Une assiette sans risque: mode d'emploi

Par Nicolasdeux @nicolasdeux

La qualité de notre alimentation n'a cessé de croître au cours de ces dix dernières années. Et pourtant, jamais comme auparavant nous ne sommes posés autant de questions sur ce que nous mangeons. En particulier sur les produits ou substances qui entrent en contact avec les aliments. La crainte d'empoisonnement est très forte, et pourtant il faut raison garder.

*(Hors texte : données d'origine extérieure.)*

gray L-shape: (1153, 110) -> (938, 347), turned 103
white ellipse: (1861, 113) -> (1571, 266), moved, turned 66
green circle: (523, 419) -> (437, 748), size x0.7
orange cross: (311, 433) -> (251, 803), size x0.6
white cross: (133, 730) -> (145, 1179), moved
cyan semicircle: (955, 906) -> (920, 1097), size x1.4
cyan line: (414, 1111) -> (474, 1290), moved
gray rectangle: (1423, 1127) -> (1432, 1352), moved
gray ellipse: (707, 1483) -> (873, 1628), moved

Bisphénol A, phtalates, alkylphénols, parabènes, PCB, composés perfluorés... des noms qui font peur et qui se cachent dans bien d'emballages plastiques. Aujourd'hui, ils sont suivis avec attention par l'OMS, l'Europe et chaque état membre, car ces composés peuvent migrer vers les aliments qu'ils protègent. Mais, jusqu'à preuve du contraire, il n'y a aucune preuve clinique tangible de leur toxicité, même si l'étau se resserre. Dès lors, on applique le principe de précaution, car l'absence de preuve n'est pas la preuve d'une absence d'effet.
A qui se fier? Premièrement, aux communiqués des instances officielles, qui sont les plus fiables, à l'opposé des vagues rumeurs apocalyptiques qui circulent sur le Net. Les dernières analyses montrent d'ailleurs que les concentrations toxicologiques de référence ne sont pratiquement jamais atteintes. Donc, pas de panique!
Deuxièmement, en gardant du bon sens:
- Préférer les matières recyclables comme le verre, y compris pour le biberon. Certains emballages sont désormais aussi élaborés à partir de végétaux comme le maïs.
- Ne jamais réutiliser plusieurs fois un emballage plastique, en particulier les bouteilles et surtout si elles ont été exposées à la chaleur. C'est valable aussi pour les emballages de crème glacée. Préférer les tupperware ou équivalent, qui sont prévus pour être réchauffés (lisez les instructions du fabricant).
- Eviter de réutiliser les ustensiles jetables
- Ne chauffer aucun plastique à la maison, ni les films étirables au micro-ondes (sauf si le fabricant est rassurant sur l'absence de bisphénol par exemple)
- Eviter les mauvaises manipulations domestiques: le barbecue à la flamme, les cuissons trop intenses, le mauvais usage de l'aluminium, etc.
Car trop souvent, on l'oublie parfois, les aliments sont dans le collimateur, mais pas les comportements, parfois bien plus délétères.